====== Input for this task ======

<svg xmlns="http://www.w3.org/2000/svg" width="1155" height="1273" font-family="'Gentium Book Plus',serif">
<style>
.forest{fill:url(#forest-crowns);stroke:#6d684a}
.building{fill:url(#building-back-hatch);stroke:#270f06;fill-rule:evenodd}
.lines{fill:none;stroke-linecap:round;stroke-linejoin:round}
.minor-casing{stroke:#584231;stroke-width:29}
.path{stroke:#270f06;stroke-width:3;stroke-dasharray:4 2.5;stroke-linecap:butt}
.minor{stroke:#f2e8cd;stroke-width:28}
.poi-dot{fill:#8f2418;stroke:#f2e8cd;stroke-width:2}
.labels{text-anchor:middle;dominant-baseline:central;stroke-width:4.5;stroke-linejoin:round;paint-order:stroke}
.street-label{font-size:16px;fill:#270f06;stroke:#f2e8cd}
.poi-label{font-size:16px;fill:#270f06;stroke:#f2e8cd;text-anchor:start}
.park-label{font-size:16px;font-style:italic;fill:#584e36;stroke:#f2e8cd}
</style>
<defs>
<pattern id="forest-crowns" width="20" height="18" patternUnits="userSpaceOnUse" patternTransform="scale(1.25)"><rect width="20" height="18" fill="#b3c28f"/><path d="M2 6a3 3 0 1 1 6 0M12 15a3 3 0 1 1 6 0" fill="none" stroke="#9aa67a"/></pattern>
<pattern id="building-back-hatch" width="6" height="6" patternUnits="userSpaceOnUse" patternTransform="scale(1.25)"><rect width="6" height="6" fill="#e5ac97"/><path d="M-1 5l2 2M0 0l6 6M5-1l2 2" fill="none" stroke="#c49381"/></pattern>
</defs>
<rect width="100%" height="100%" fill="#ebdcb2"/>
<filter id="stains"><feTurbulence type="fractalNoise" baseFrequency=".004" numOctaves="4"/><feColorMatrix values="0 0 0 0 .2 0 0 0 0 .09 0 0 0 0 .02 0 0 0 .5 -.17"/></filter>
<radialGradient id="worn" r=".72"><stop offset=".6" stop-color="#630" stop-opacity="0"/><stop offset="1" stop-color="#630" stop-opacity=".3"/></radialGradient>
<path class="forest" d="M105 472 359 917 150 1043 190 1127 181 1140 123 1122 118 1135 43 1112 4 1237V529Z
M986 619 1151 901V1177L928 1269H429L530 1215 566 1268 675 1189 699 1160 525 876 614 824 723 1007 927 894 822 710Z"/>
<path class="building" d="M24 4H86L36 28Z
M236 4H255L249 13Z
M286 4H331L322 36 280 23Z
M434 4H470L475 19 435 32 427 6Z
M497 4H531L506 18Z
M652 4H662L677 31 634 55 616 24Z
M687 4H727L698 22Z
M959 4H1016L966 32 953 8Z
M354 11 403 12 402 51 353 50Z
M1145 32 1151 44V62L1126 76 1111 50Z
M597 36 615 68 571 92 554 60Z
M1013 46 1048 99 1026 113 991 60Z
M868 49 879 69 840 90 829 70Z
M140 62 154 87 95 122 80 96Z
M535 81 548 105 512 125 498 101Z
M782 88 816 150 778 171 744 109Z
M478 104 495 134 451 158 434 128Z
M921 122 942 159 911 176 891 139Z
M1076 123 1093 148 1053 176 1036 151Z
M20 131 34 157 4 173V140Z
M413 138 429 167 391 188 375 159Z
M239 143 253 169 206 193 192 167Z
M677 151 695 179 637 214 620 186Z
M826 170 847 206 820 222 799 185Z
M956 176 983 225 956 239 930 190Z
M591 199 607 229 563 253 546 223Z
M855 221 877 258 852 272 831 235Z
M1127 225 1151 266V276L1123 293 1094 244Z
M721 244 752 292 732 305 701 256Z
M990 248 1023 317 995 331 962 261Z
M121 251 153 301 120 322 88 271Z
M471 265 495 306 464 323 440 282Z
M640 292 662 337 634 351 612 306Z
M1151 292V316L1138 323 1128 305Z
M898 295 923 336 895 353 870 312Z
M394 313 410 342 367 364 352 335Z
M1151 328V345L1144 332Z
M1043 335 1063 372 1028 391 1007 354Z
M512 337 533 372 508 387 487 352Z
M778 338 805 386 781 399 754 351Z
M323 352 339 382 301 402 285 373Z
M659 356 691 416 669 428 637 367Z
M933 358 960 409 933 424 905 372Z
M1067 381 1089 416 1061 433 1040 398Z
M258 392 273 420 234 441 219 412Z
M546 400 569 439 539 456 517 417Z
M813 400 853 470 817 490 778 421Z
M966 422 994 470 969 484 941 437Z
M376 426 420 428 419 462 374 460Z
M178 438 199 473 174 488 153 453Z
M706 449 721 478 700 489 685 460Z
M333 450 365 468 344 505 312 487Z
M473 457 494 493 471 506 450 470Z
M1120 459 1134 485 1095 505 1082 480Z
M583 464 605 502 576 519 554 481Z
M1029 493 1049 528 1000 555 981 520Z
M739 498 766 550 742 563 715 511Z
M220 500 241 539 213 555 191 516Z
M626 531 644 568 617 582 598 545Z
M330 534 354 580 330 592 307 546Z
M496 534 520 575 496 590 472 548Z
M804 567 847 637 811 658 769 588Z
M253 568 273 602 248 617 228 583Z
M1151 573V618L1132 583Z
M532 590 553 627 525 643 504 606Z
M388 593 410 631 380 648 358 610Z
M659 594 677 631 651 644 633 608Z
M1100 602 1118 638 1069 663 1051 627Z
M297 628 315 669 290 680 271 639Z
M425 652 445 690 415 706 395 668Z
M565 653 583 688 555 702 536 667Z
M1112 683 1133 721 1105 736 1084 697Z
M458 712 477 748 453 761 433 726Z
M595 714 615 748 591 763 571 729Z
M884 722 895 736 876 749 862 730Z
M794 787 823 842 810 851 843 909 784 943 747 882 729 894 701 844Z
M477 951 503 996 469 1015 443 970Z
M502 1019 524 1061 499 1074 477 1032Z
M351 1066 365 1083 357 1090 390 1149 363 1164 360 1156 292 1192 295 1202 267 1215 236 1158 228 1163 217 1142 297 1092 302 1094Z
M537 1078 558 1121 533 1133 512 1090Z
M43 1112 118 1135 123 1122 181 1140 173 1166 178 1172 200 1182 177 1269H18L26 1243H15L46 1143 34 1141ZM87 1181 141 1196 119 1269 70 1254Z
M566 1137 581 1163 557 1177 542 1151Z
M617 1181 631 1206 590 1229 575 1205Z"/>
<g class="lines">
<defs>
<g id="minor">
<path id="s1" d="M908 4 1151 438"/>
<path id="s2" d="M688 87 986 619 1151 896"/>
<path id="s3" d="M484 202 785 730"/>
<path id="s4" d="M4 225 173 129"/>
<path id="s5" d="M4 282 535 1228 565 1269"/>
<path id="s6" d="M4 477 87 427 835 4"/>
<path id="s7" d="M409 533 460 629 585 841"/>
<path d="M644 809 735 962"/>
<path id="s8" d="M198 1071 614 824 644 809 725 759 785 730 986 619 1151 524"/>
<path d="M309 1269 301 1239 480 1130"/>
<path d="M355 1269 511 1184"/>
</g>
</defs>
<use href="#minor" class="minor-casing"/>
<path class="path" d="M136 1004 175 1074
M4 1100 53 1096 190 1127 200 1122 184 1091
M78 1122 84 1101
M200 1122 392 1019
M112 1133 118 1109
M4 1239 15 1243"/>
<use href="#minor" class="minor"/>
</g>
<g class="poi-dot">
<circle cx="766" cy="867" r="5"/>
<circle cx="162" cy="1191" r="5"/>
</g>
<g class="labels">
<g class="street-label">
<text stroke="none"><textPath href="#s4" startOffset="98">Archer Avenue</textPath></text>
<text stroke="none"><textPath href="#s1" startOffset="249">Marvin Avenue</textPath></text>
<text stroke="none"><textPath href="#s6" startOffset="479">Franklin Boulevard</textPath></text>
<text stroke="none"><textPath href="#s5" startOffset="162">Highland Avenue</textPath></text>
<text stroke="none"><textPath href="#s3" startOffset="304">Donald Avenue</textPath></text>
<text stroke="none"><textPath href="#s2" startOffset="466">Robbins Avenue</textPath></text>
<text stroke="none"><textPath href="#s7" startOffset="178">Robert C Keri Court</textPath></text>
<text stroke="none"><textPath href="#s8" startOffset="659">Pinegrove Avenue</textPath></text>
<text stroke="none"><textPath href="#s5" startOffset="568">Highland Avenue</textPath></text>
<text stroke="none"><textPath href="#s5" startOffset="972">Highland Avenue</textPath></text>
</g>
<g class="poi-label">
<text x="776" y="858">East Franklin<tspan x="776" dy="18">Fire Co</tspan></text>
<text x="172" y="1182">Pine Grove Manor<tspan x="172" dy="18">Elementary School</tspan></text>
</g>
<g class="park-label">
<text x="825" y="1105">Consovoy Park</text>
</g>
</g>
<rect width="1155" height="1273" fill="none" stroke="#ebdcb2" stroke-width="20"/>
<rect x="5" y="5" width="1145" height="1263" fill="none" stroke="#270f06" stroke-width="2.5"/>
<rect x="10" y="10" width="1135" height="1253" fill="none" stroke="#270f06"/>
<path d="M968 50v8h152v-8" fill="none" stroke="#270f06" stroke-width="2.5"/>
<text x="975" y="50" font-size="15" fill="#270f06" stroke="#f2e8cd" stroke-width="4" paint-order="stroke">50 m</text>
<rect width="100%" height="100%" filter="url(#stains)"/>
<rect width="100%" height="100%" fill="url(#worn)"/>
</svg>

======

Directions for this task —
Every line of the entries above that includes "round" should be copied.

Task output —
.lines{fill:none;stroke-linecap:round;stroke-linejoin:round}
.labels{text-anchor:middle;dominant-baseline:central;stroke-width:4.5;stroke-linejoin:round;paint-order:stroke}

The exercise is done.